Given text
========================================================================

Sasha Frere-Jones: Scenes from a Marriage, in which Björk and Barney do their wacky thing. [via]
Idolator has a new Yeah Yeah Yeahs track. It's good, and the backlash is over, so you can like Karen O again, poseur.
Fader.com (and a lot of other sites) has the first single, "Earth Intruders," from the Björk/Timbaland project.
Village Voice: A graphical dissertation of Mims' "This Is Why I'm Hot." Almost as brilliant as the song. [via]
Entertainment Weekly quiz: Name That Hair Metal Band. 10 for 10 -- too easy. [via]
If I told you that Alanis Morissette did a cover of "My Humps" in the voice of Tori Amos... would you believe me?
Onion A/V Club: 26 Songs that are just as good as short stories (plus more in the comments). [via]
My Minneapolis comrade Mark Mallman got a shout-out on Stereogum today for his new band, Ruby Isle, doing a electro-pop cover of "Teenage Riot". (If you Google "Ruby Isle" right now, the top result is still the Wisconsin mall that is the band's namesake. That's how fresh this band is!)
Subterranean (the show that replaced 120 Minutes on MTV2) has started a blog. Could be one to watch.
In addition to last Sunday's Times, James Murphy is in The Voice talking about the idea of commissioned music. The new LCD Soundsystem is so far my favorite album of the year.
So my pop music theory du jour is that we're witnessing a new backlash against the skank pop of Pussycat Dolls and Fergie. I call to the stand Natasha Bedingfield's "I Wanna Have Your Babies", which is somehow brilliant yet horrible -- just like the Pussycat Dolls. [via]
50 50 is made from video clips of 50 people rapping 50 Cent songs on YouTube. [via]
Good week for new music releases... new albums come out tomorrow from: LCD Soundsystem, Modest Mouse, Low, Andrew Bird, and Pierces.
This week, all my music friends were talking about the Ultragrrrl cover profile in the Village Voice, while all my internet friends were asking "Who the fuck is Ultragrrrl?" Meanwhile, all my internet friends were finally hopping on board Twitter, while my music friends were all "What the fuck is Twittter?" We live in a divided society, people.
Chuck does The Onion iPod thing. The bit about Blackie Lawless is mint. UPDATE: here's his MPR Fakebook appearance in Minneapolis.
If you're one of those people who stopped watching MTV in the Clinton Reagan administration, you might be interested to know that Korn is the most recent addition to the pantheon that is MTV Unplugged. Except they somehow tricked The Cure to join this ridiculous monstrosity.
Pretty great: Where Daft Punk got their samples.
Suckers. Of course Chinese Democracy isn't coming out next month. (Also: that Van Halen tour? Not happening.)
The new album from Noriko Tujiko is out today. I'm going to call her a Japanese version of Bjork, and then run for Mount Fuji, leaving behind only a video link.

========================================================================

Data supplied
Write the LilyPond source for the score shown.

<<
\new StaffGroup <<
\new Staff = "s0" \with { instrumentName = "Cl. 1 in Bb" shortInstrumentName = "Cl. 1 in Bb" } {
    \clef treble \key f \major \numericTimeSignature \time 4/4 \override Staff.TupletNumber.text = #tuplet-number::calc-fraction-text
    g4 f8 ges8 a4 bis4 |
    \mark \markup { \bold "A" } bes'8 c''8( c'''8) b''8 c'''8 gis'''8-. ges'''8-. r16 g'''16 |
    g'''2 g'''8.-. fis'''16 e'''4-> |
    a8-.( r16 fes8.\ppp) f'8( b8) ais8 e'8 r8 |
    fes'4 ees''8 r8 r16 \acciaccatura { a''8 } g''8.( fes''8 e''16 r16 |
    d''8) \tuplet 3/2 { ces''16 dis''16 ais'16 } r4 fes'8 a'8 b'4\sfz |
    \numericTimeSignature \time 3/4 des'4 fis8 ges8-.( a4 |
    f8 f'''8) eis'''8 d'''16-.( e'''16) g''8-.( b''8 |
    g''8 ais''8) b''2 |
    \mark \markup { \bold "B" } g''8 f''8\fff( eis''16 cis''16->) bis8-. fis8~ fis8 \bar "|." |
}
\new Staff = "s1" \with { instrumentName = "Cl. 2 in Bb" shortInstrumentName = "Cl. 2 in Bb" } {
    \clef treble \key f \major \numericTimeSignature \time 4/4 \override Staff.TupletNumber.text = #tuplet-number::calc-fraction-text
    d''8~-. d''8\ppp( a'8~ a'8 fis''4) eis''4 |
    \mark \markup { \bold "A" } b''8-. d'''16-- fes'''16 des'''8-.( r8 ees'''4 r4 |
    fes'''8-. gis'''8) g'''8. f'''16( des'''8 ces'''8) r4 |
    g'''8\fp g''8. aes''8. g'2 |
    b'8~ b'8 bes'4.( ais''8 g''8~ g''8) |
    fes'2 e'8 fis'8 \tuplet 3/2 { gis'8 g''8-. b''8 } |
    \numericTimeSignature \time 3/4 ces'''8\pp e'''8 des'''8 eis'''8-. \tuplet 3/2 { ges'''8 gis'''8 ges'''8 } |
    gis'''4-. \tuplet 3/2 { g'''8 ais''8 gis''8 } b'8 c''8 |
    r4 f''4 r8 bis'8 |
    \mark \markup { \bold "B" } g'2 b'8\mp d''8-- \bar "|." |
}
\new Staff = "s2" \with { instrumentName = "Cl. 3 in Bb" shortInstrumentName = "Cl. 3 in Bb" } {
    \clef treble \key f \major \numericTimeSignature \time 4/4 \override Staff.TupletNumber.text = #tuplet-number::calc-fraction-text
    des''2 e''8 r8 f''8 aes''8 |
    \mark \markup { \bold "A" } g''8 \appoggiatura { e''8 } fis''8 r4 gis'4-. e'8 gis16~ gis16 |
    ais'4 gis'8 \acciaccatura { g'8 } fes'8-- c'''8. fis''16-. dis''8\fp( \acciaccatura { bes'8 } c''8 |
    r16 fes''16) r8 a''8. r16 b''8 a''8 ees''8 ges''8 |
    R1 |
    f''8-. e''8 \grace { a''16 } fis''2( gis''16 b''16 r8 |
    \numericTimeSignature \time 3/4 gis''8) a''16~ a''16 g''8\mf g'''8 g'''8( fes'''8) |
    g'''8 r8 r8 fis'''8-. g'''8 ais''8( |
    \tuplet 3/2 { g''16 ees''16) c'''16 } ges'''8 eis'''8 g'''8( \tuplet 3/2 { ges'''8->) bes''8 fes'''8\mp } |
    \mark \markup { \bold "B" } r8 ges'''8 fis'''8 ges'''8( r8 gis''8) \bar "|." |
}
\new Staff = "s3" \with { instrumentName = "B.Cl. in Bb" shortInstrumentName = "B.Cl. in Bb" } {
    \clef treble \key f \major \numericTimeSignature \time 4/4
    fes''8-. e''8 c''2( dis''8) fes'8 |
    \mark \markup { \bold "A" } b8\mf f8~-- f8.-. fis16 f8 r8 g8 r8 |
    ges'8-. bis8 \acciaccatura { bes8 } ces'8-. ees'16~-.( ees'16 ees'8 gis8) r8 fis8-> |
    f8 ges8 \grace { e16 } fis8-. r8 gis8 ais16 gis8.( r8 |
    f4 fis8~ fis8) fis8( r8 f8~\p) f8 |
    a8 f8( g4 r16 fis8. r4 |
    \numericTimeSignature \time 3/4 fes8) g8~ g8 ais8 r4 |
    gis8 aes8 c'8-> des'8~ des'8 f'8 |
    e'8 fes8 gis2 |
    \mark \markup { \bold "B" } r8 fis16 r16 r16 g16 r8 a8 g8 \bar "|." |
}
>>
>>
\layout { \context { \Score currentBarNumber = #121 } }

========================================================================

Objectives
**a)** Write out the part of the music link roundup that begins at the words "If you're one" and stops after the words "got their samples.".
**b)** According to the music link roundup, which show did Subterranean replace on MTV2?

Answer set
**a)**
If you're one of those people who stopped watching MTV in the Clinton Reagan administration, you might be interested to know that Korn is the most recent addition to the pantheon that is MTV Unplugged. Except they somehow tricked The Cure to join this ridiculous monstrosity.
Pretty great: Where Daft Punk got their samples.

**b)** 120 Minutes